§ **STATED GOAL A**
In the records, copy every line from the one containing "Return every road" down to the one containing "road 4 (track): [(511,3),(308,22)]", both included, and reproduce them character for character.

§ **PASSAGE SHOWN**
* * *
2019 All-American Football Team
| Selection | Player | Position | Year | Authority |
|---|---|---|---|---|
| Third Team | Alex Highsmith | DE | RSR | PFF |
| Second Team | Alex Highsmith | DE | RSR | SI |
| Third Team | Alex Highsmith | DE | RSR | AP |

| Conference Award | Player | Position | Year |
|---|---|---|---|
| C-USA All-Academic Team | Connor Bowler | P | RSO |
| C-USA All-Conference First Team | Benny LeMay | RB | SR |
| C-USA All-Conference First Team | Cameron Clark | OL | RSR |
| C-USA All-Conference First Team | Alex Highsmith | DE | RSR |
| C-USA All-Freshman Team | Dejan Rasuo | OL | FR |
| C-USA All-Freshman Team | Lance McMillan | DB | FR |

All Conference Honorable Mentions:

Offense:
QB – Chris Reynolds, R-So. •
WR – Victor Tucker, R-So.

Defense:
DE – Markees Watts, So. •
LB – Jeff Gemmell, R-Sr. •
DB – Nafees Lyon, R-Sr.

2020 East–West Shrine Bowl:

Participants:
RB - Benny LeMay (Shrine Game MVP) •
OL - Cameron Clark •
DE - Alex Highsmith

==Schedule==

| Date | Time | Opponent | Site | TV | Result | Attendance |
| August 29 | 7:30 pm | Gardner–Webb* | Jerry Richardson Stadium; Charlotte, NC; | ESPN+ | W 49–28 | 16,119 |
| September 7 | 3:30 pm | at Appalachian State* | Kidd Brewer Stadium; Boone, NC; | ESPN+ | L 41–56 | 29,182 |
| September 14 | 6:00 pm | UMass* | Jerry Richardson Stadium; Charlotte, NC; | ESPN3 | W 52–17 | 12,812 |
| September 21 | 7:30 p.m. | at No. 1 Clemson* | Memorial Stadium; Clemson, SC; | ACCN | L 10–52 | 81,500 |
| September 28 | 3:30 pm | Florida Atlantic | Jerry Richardson Stadium; Charlotte, NC; | NFLN | L 27–45 | 12,334 |
| October 12 | 7:00 p.m. | at FIU | Riccardo Silva Stadium; Miami, FL; | ESPN+ | L 23–48 | 16,834 |
| October 19 | 4:00 p.m. | at Western Kentucky | Houchens Industries–L. T. Smith Stadium; Bowling Green, KY; | ESPN+ | L 14–30 | 15,816 |
| October 26 | 3:30 pm | North Texas | Jerry Richardson Stadium; Charlotte, NC; | ESPN+ | W 39–38 | 8,245 |
| November 2 | 3:30 pm | Middle Tennessee | Jerry Richardson Stadium; Charlotte, NC; | ESPN3 | W 34–20 | 13,879 |
| November 9 | 3:00 p.m. | at UTEP | Sun Bowl; El Paso, TX; | ESPN+ | W 28–21 | 15,683 |
| November 23 | 3:30 pm | Marshall | Jerry Richardson Stadium; Charlotte, NC; | Stadium, Facebook Live | W 24–13 | 10,526 |
| November 30 | 2:00 p.m. | at Old Dominion | S.B. Ballard Stadium; Norfolk, VA (Oyster Bowl); | ESPN+ | W 38–22 | 16,369 |
| December 20 | 2:00 p.m. | vs. Buffalo* | Thomas Robinson Stadium; Nassau, Bahamas (Bahamas Bowl); | ESPN | L 9–31 | 13,547 |
*Non-conference game; Homecoming; Rankings from AP Poll and CFP Rankings after November 5 released prior to game; All times are in Eastern time;

==Television==

Charlotte 49ers home games and conference road games will be broadcast through Conference USA's television partners ESPN, CBS Sports, Stadium, NFL Network, and Facebook Watch. Additional games will be available locally in the Charlotte TV market on WCCB.
* * *
§ **EXERCISE DATA**
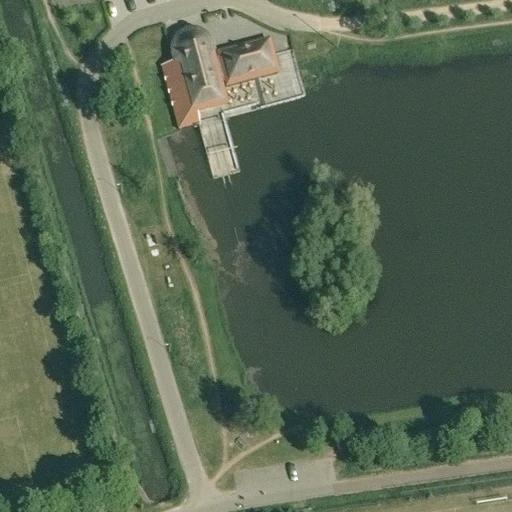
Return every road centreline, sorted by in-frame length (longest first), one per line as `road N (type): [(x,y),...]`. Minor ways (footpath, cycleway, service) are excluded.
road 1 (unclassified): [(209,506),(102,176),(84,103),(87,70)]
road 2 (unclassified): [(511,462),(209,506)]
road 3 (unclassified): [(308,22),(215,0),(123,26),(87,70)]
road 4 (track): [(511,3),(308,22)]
* * *
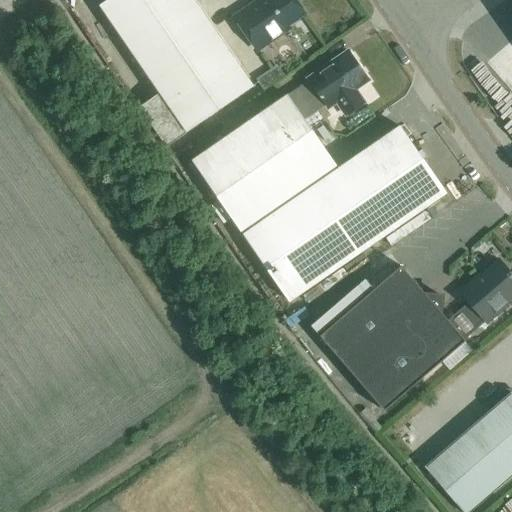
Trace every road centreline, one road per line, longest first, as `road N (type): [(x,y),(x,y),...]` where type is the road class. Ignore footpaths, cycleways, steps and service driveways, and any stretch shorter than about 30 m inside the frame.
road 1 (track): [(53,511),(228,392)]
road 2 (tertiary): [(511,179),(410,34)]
* * *
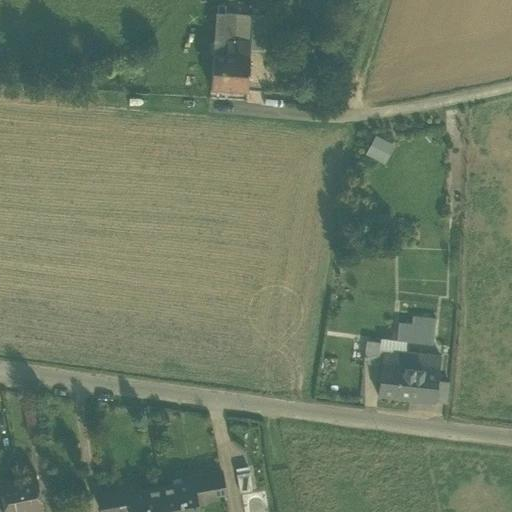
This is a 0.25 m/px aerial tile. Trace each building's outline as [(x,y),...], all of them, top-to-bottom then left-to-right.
* * *
§ **STATED GOAL B**
According to the 2019 football season text, which player was named Shrine Game MVP?

§ **RESULT A**
Return every road centreline, sorted by in-frame length (longest first), one per line as `road N (type): [(x,y),...]`. Minor ways (footpath, cycleway, service) are excluded.
road 1 (unclassified): [(209,506),(102,176),(84,103),(87,70)]
road 2 (unclassified): [(511,462),(209,506)]
road 3 (unclassified): [(308,22),(215,0),(123,26),(87,70)]
road 4 (track): [(511,3),(308,22)]

§ **RESULT B**
Benny LeMay